TO DO – Your task is to work out how many lines in the data that follows hold "error" and to state that number alone.

Data entries
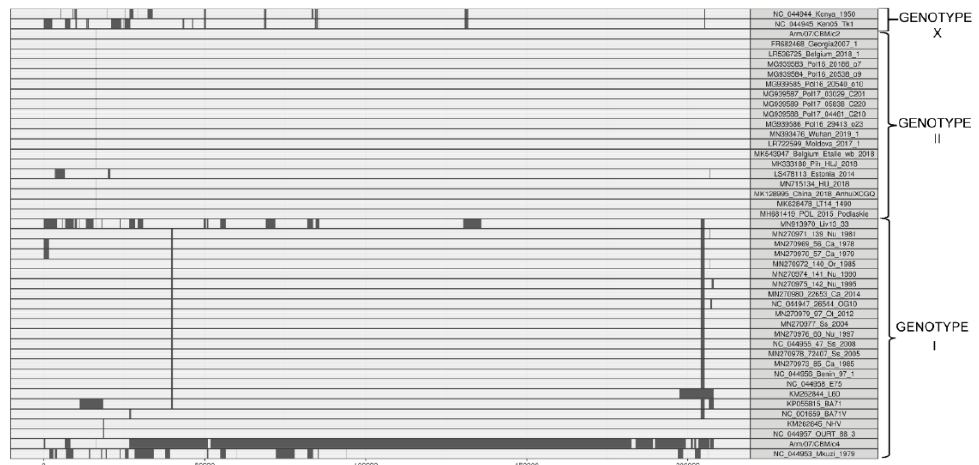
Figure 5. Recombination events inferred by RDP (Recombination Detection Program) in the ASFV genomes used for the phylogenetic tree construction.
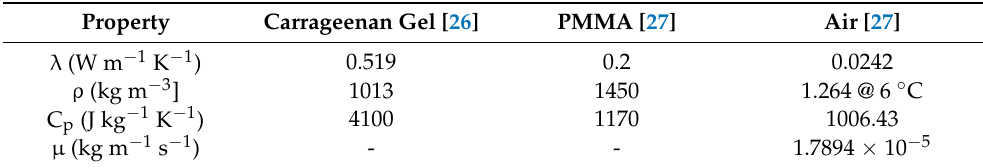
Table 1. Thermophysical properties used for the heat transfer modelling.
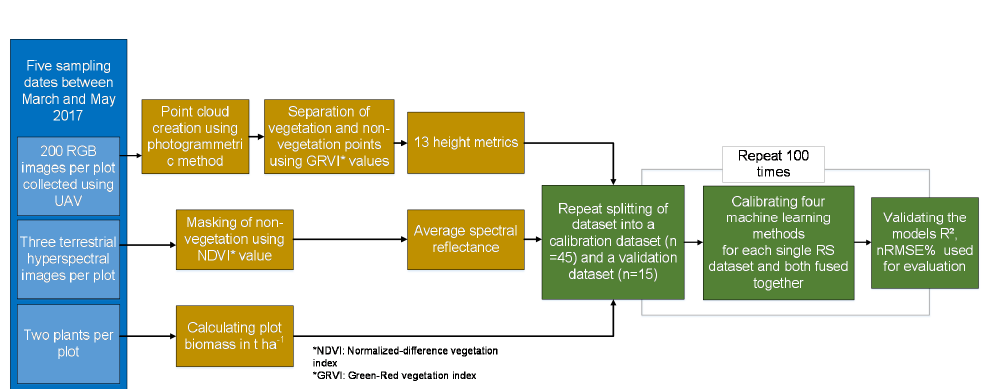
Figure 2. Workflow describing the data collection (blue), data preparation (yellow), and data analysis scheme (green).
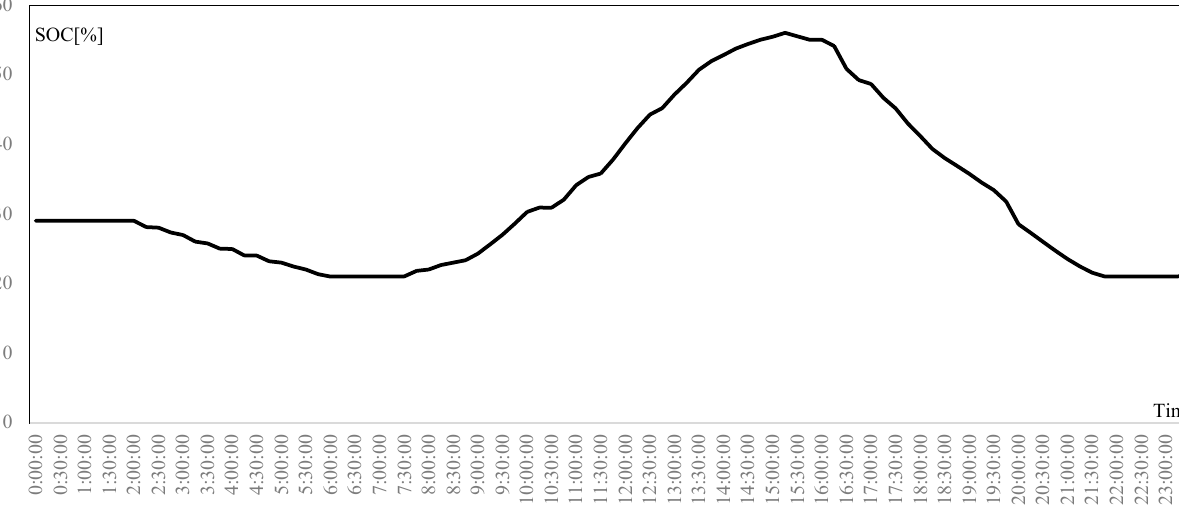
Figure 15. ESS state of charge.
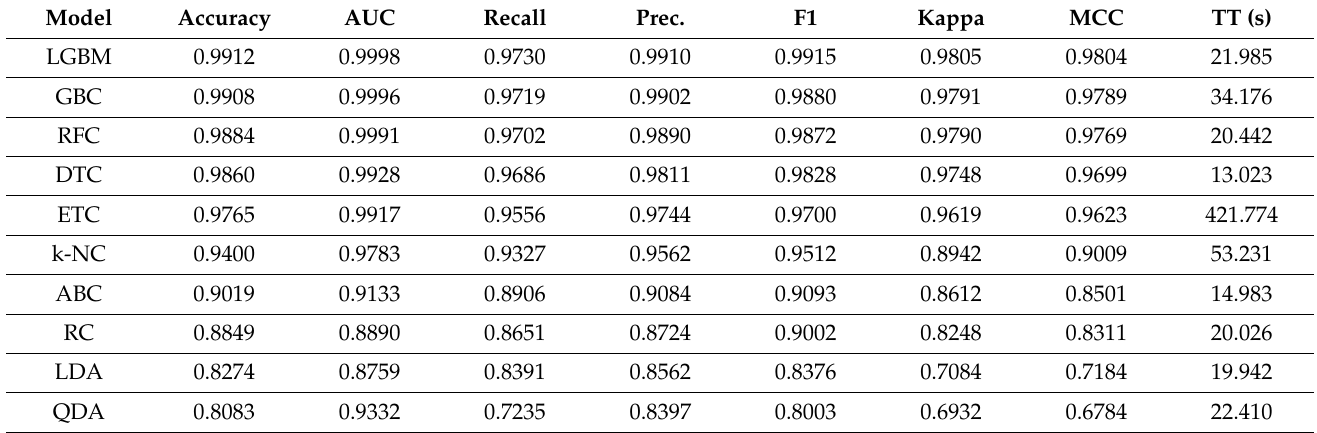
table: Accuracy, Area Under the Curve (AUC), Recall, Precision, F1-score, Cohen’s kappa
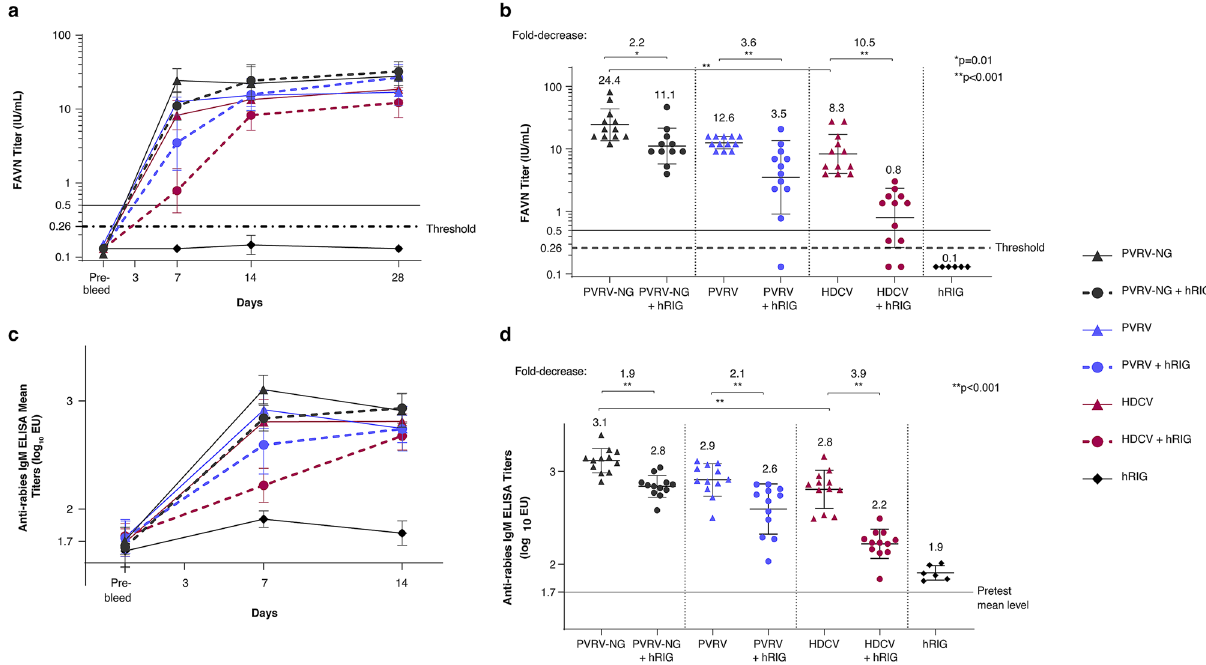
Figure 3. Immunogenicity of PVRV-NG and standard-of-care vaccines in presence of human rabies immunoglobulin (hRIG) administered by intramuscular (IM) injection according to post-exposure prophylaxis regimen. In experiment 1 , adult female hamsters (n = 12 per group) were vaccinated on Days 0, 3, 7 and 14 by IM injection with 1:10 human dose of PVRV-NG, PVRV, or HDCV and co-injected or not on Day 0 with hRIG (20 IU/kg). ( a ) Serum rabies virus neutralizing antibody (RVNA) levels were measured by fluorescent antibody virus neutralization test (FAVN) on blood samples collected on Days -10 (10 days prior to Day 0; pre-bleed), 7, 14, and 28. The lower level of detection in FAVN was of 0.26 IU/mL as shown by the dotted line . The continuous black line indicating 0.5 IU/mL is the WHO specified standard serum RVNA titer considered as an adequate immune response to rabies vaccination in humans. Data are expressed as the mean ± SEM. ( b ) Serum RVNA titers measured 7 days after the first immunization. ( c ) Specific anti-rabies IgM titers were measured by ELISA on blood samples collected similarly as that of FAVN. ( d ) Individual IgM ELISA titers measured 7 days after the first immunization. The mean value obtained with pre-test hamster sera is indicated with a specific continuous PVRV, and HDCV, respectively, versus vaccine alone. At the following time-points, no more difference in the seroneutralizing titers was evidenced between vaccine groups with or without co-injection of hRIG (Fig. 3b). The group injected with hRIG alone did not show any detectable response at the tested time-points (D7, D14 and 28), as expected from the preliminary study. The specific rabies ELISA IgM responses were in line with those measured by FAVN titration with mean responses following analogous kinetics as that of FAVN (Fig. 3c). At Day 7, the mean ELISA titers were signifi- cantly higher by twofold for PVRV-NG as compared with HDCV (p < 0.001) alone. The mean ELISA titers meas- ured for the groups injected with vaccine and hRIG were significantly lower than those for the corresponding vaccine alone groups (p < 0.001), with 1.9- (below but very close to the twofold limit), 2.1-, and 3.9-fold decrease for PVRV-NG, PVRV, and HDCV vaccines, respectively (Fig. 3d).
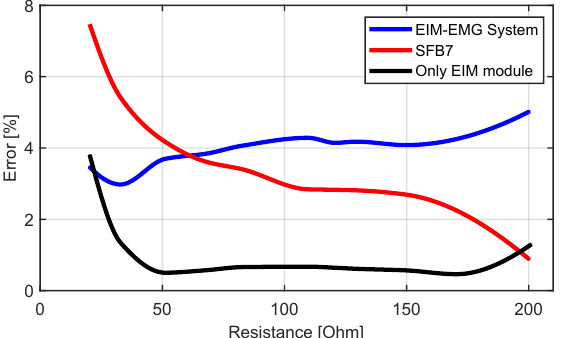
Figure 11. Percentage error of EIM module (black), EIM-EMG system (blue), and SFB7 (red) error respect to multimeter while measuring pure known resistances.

---

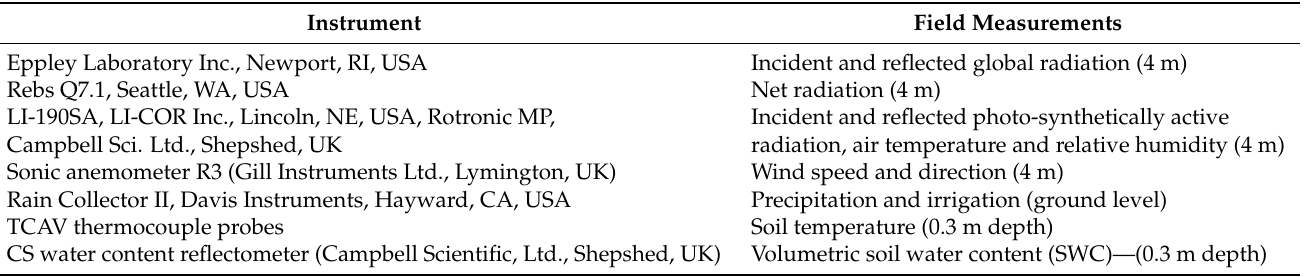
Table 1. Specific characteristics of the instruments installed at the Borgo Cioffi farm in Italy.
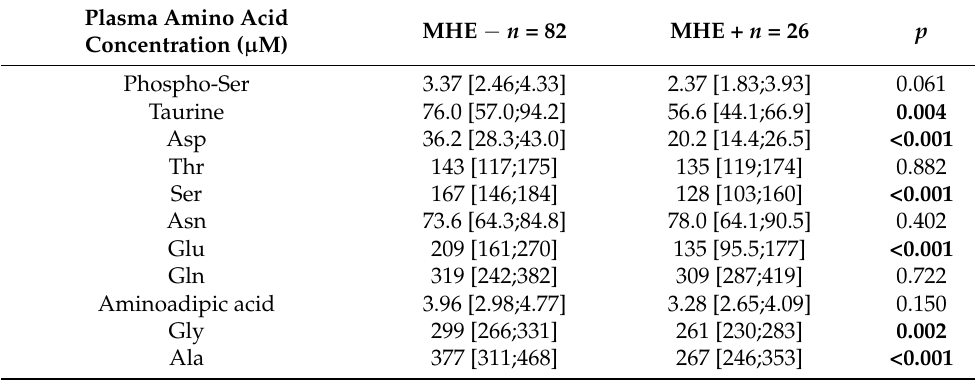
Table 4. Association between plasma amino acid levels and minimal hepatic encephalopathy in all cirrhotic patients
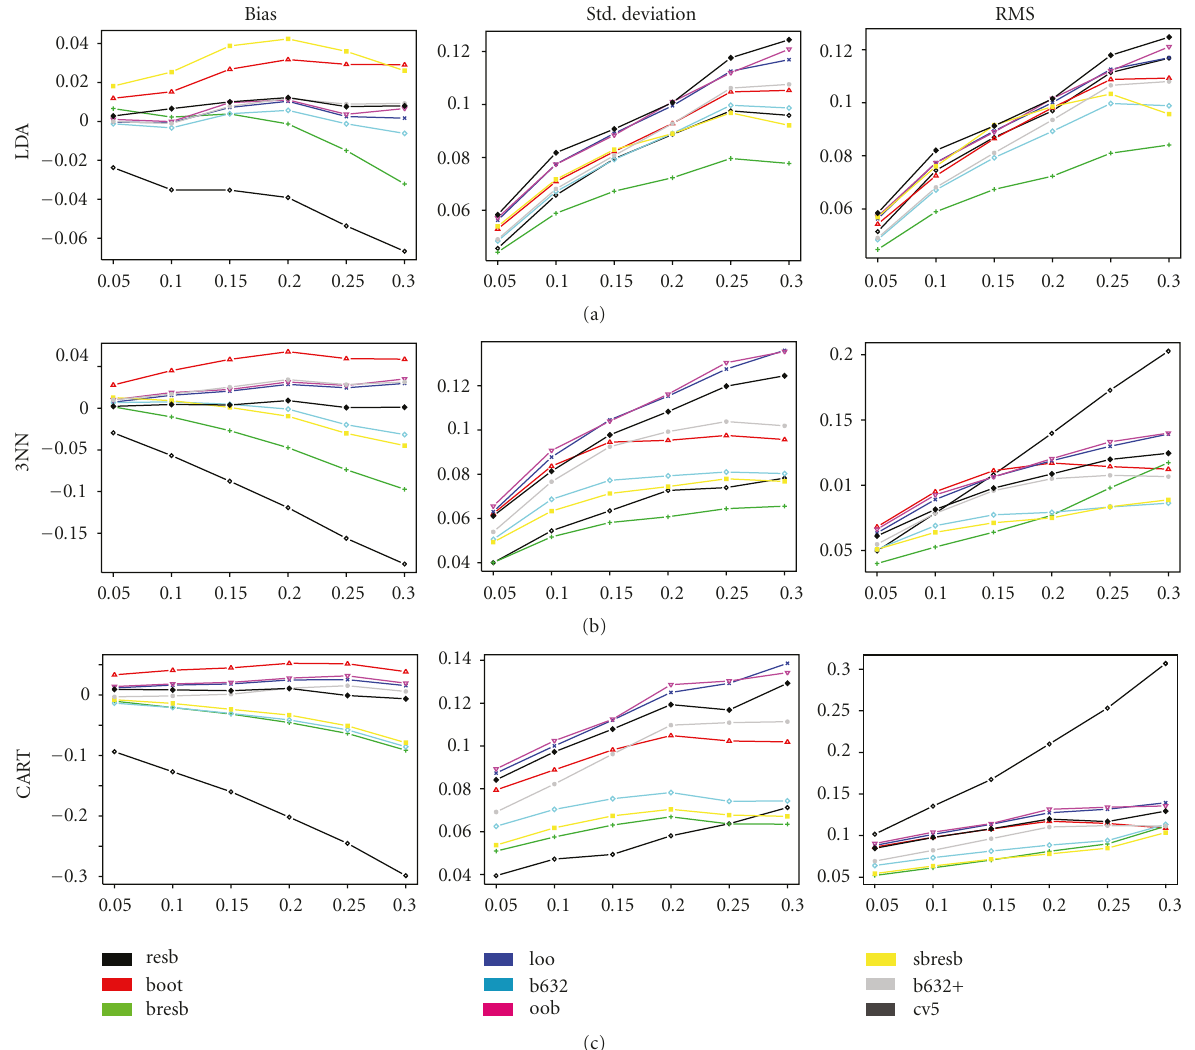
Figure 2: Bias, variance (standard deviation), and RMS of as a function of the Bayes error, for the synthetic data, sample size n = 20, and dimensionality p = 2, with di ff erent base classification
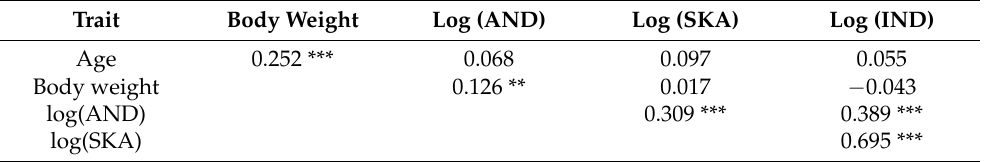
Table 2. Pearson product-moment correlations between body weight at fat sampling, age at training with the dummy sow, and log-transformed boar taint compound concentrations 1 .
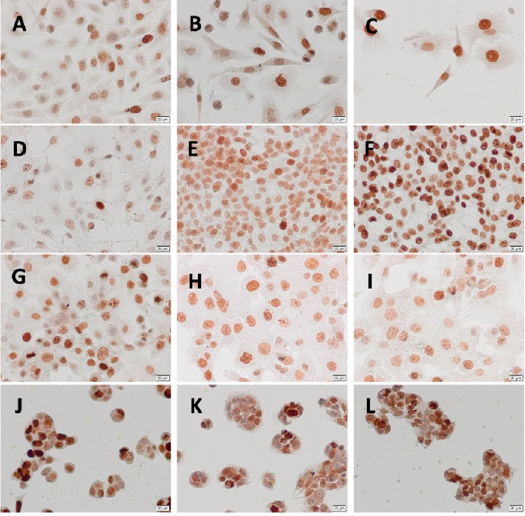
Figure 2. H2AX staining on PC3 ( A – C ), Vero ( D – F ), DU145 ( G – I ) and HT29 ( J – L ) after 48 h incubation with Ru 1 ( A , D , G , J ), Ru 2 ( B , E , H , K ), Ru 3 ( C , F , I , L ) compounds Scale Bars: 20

OUTPUT – 2